§ **What you should do**
Without including any pictures, write out all the entries exactly.

§ **Named joint coordinates**
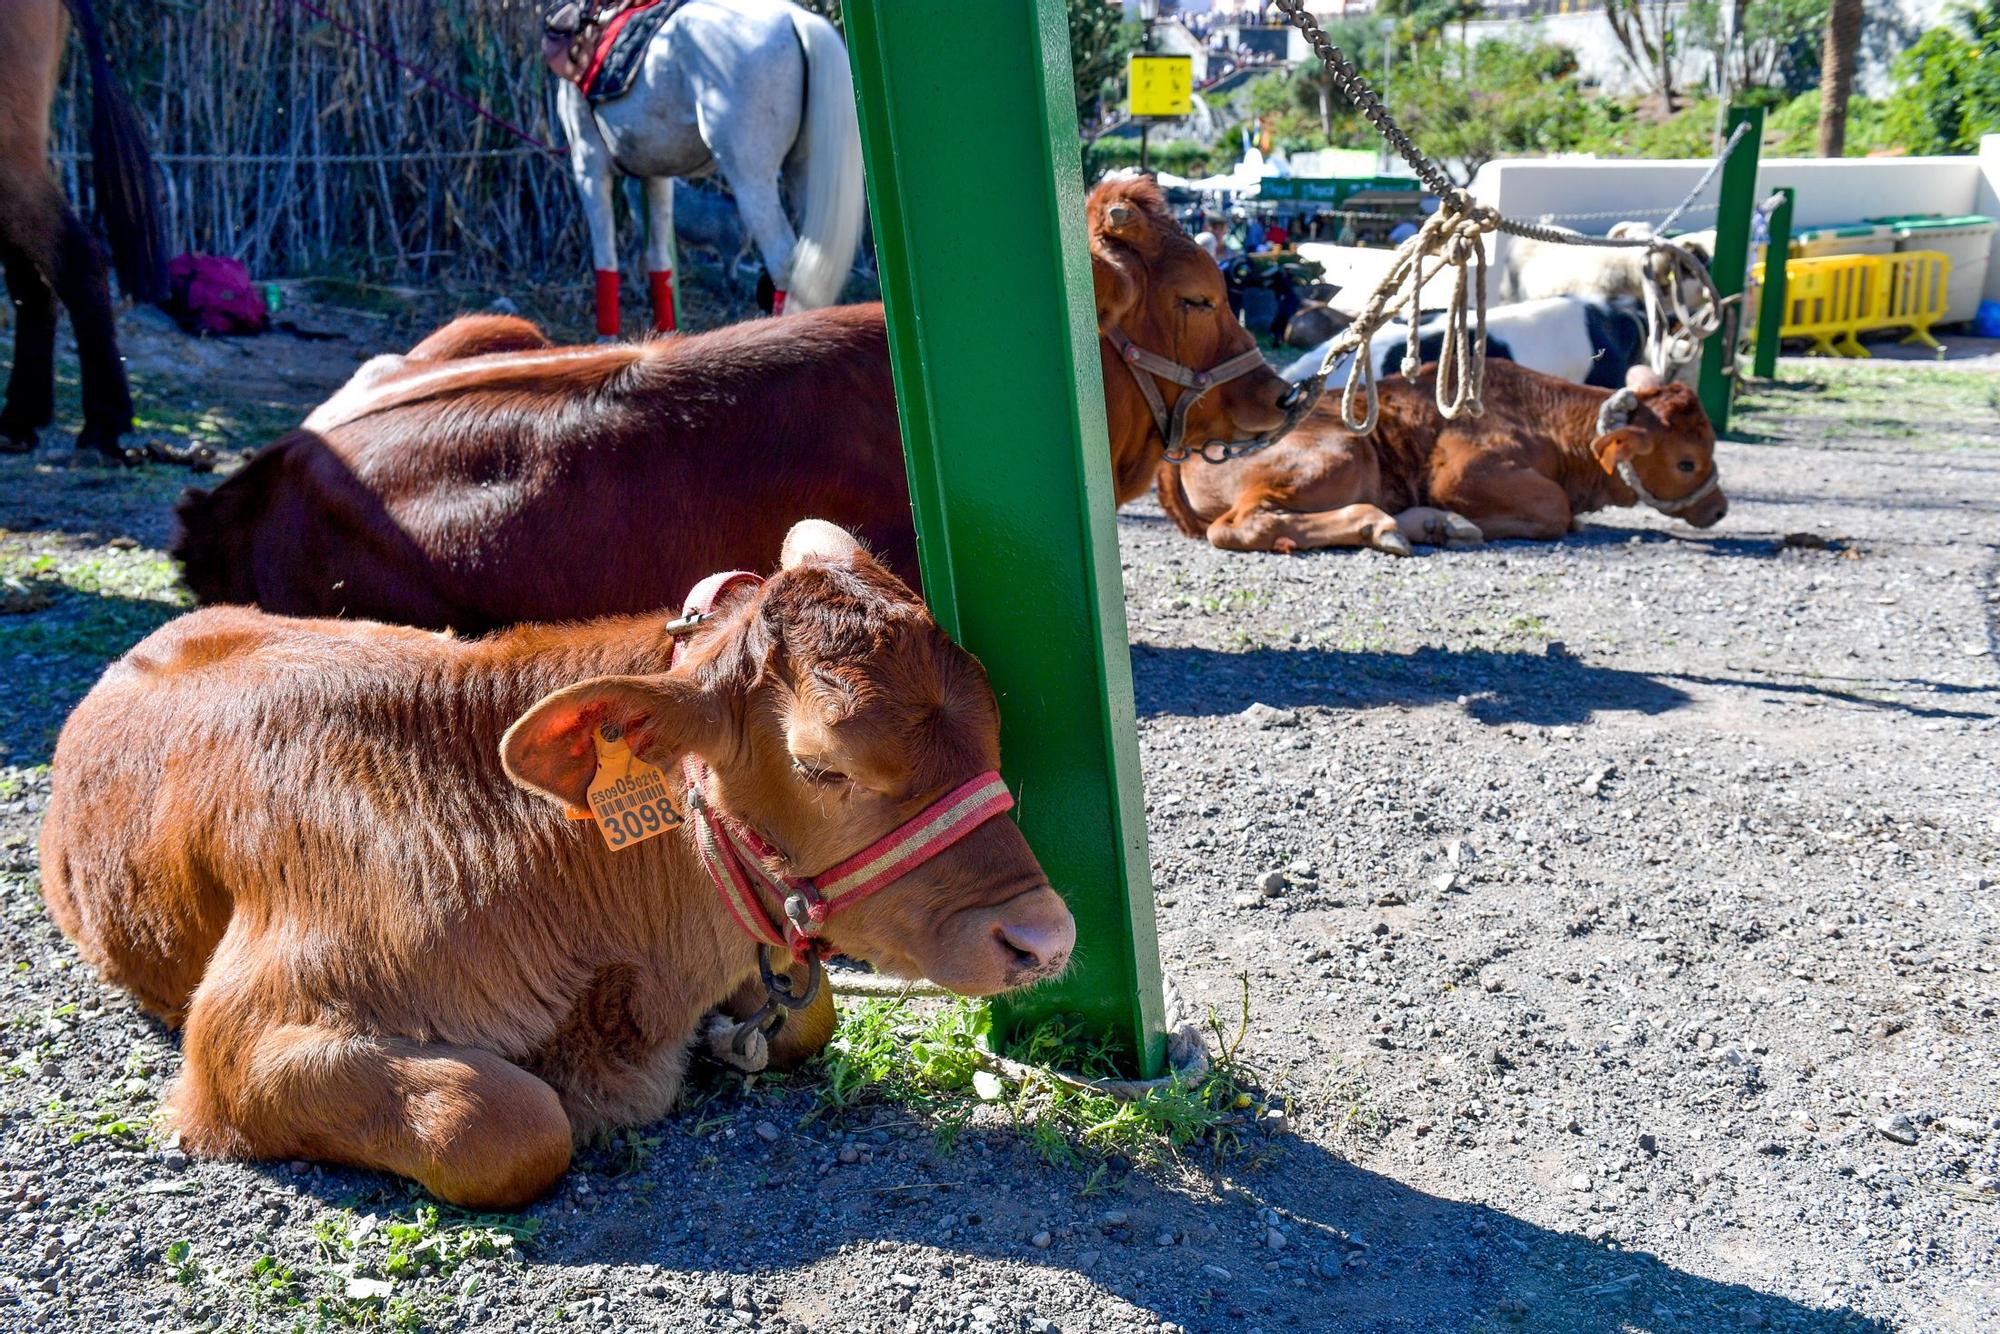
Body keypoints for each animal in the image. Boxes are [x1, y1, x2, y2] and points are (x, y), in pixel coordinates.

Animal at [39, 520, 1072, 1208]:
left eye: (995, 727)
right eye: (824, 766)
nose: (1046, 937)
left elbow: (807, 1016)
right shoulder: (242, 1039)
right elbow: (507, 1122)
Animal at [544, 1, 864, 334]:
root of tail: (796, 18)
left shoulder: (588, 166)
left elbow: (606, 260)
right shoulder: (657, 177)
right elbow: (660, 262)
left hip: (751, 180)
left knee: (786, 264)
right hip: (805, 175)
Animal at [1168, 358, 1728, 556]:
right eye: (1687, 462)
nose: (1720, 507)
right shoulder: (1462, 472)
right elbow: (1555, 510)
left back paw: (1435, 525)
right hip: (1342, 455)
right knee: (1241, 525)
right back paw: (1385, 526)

§ **Task result**
Body keypoints for each animal in the image. Boxes are [x1, y1, x2, y2] and points are (x, y), in pixel coordinates.

Animal at [39, 520, 1072, 1208]:
left eye: (995, 727)
right eye: (824, 766)
nose: (1046, 937)
left elbow: (807, 1016)
right shoulder: (242, 1039)
right elbow: (507, 1122)
Animal at [544, 1, 864, 334]:
root of tail: (796, 18)
left shoulder: (588, 166)
left elbow: (606, 260)
right shoulder: (657, 177)
right elbow: (660, 262)
left hip: (751, 180)
left knee: (786, 264)
right hip: (805, 175)
Animal at [1168, 358, 1728, 556]:
right eye: (1687, 462)
nose: (1720, 507)
right shoulder: (1462, 472)
right elbow: (1555, 510)
left back paw: (1435, 525)
right hip: (1342, 455)
right knee: (1241, 525)
right back paw: (1385, 526)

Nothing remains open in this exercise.